◆ Job item
Return each line below exactly as it reads, and omit any image in it.

---*---

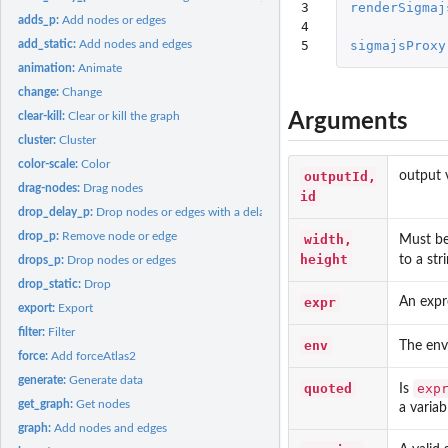
3

renderSigmaj
adds_p:
Add nodes or edges
4

5
sigmajsProxy
add_static:
Add nodes and edges
animation:
Animate
change:
Change
Arguments
clear-kill:
Clear or kill the graph
cluster:
Cluster
color-scale:
Color
outputId,
output 
drag-nodes:
Drag nodes
id
drop_delay_p:
Drop nodes or edges with a delay
drop_p:
Remove node or edge
width,
Must be 
height
to a st
drops_p:
Drop nodes or edges
drop_static:
Drop
expr
An expr
export:
Export
filter:
Filter
env
The env
force:
Add forceAtlas2
generate:
Generate data
quoted
exp
Is
get_graph:
Get nodes
a variab
graph:
Add nodes and edges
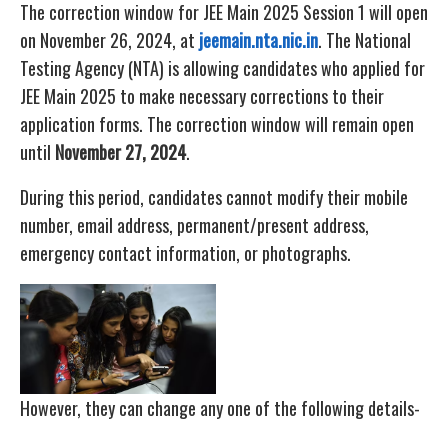
The correction window for JEE Main 2025 Session 1 will open
on November 26, 2024, at
jeemain.nta.nic.in
. The National
Testing Agency (NTA) is allowing candidates who applied for
JEE Main 2025 to make necessary corrections to their
application forms. The correction window will remain open
until
November 27, 2024
.
During this period, candidates cannot modify their mobile
number, email address, permanent/present address,
emergency contact information, or photographs.
However, they can change any one of the following details-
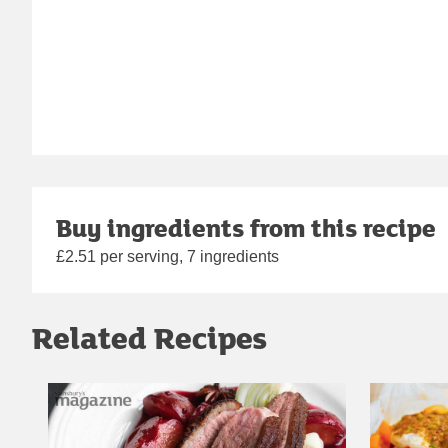
Buy ingredients from this recipe
£2.51 per serving, 7 ingredients
Related Recipes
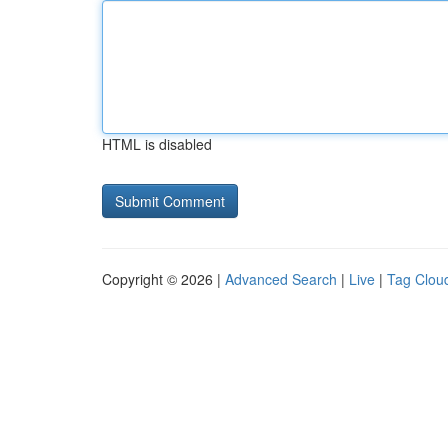
HTML is disabled
Copyright © 2026 |
Advanced Search
|
Live
|
Tag Clou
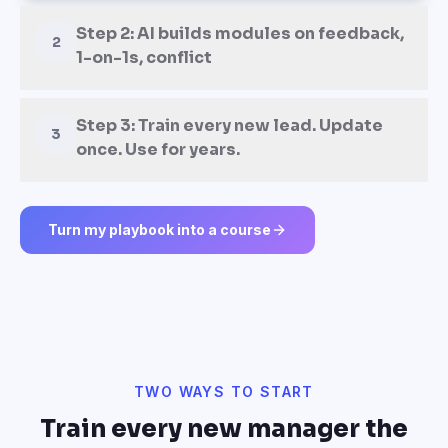
Step 2: AI builds modules on feedback,
2
1-on-1s, conflict
Step 3: Train every new lead. Update
3
once. Use for years.
Turn my playbook into a course
TWO WAYS TO START
Train every new manager the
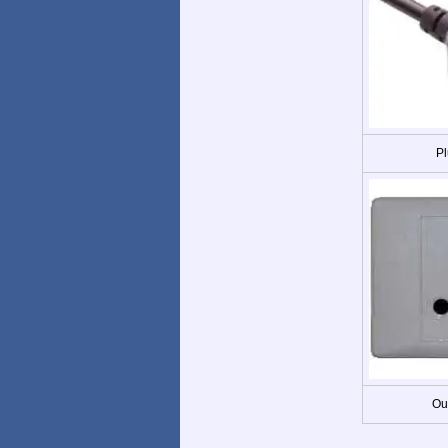
Pl
Ou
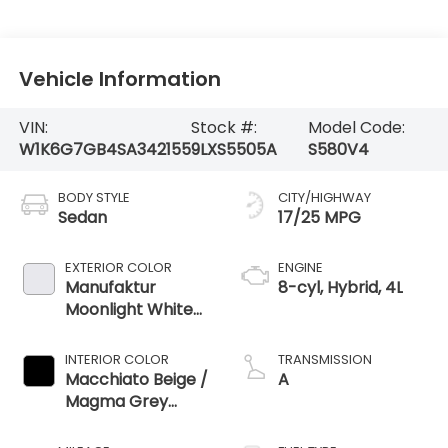
Vehicle Information
VIN:
Stock #:
Model Code:
W1K6G7GB4SA342155
9LXS5505A
S580V4
BODY STYLE
CITY/HIGHWAY
Sedan
17/25 MPG
EXTERIOR COLOR
ENGINE
Manufaktur
8-cyl, Hybrid, 4L
Moonlight White
Metallic
INTERIOR COLOR
TRANSMISSION
Macchiato Beige /
A
Magma Grey
Nappa Leather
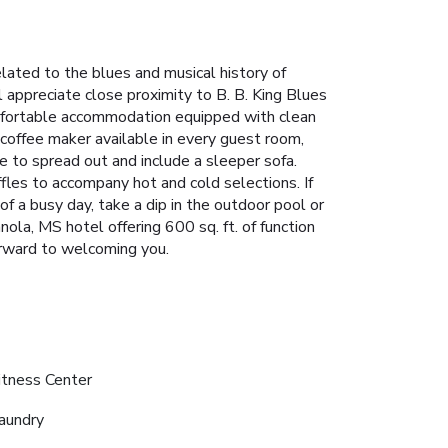
ated to the blues and musical history of
l appreciate close proximity to B. B. King Blues
fortable accommodation equipped with clean
offee maker available in every guest room,
ce to spread out and include a sleeper sofa.
fles to accompany hot and cold selections. If
f a busy day, take a dip in the outdoor pool or
nola, MS hotel offering 600 sq. ft. of function
rward to welcoming you.
itness Center
aundry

---*---

◆ Output for this exercise
3

renderSigmaj
adds_p:
Add nodes or edges
4

5
sigmajsProxy
add_static:
Add nodes and edges
animation:
Animate
change:
Change
Arguments
clear-kill:
Clear or kill the graph
cluster:
Cluster
color-scale:
Color
outputId,
output 
drag-nodes:
Drag nodes
id
drop_delay_p:
Drop nodes or edges with a delay
drop_p:
Remove node or edge
width,
Must be 
height
to a st
drops_p:
Drop nodes or edges
drop_static:
Drop
expr
An expr
export:
Export
filter:
Filter
env
The env
force:
Add forceAtlas2
generate:
Generate data
quoted
exp
Is
get_graph:
Get nodes
a variab
graph:
Add nodes and edges
The correction window for JEE Main 2025 Session 1 will open
on November 26, 2024, at
jeemain.nta.nic.in
. The National
Testing Agency (NTA) is allowing candidates who applied for
JEE Main 2025 to make necessary corrections to their
application forms. The correction window will remain open
until
November 27, 2024
.
During this period, candidates cannot modify their mobile
number, email address, permanent/present address,
emergency contact information, or photographs.
However, they can change any one of the following details-
Buy ingredients from this recipe
£2.51 per serving, 7 ingredients
Related Recipes
HTML is disabled
Copyright © 2026 |
Advanced Search
|
Live
|
Tag Clou
Step 2: AI builds modules on feedback,
2
1-on-1s, conflict
Step 3: Train every new lead. Update
3
once. Use for years.
Turn my playbook into a course
TWO WAYS TO START
Train every new manager the
Pl
Ou
Vehicle Information
VIN:
Stock #:
Model Code:
W1K6G7GB4SA342155
9LXS5505A
S580V4
BODY STYLE
CITY/HIGHWAY
Sedan
17/25 MPG
EXTERIOR COLOR
ENGINE
Manufaktur
8-cyl, Hybrid, 4L
Moonlight White
Metallic
INTERIOR COLOR
TRANSMISSION
Macchiato Beige /
A
Magma Grey
Nappa Leather
ated to the blues and musical history of
l appreciate close proximity to B. B. King Blues
fortable accommodation equipped with clean
offee maker available in every guest room,
ce to spread out and include a sleeper sofa.
fles to accompany hot and cold selections. If
f a busy day, take a dip in the outdoor pool or
nola, MS hotel offering 600 sq. ft. of function
rward to welcoming you.
itness Center
aundry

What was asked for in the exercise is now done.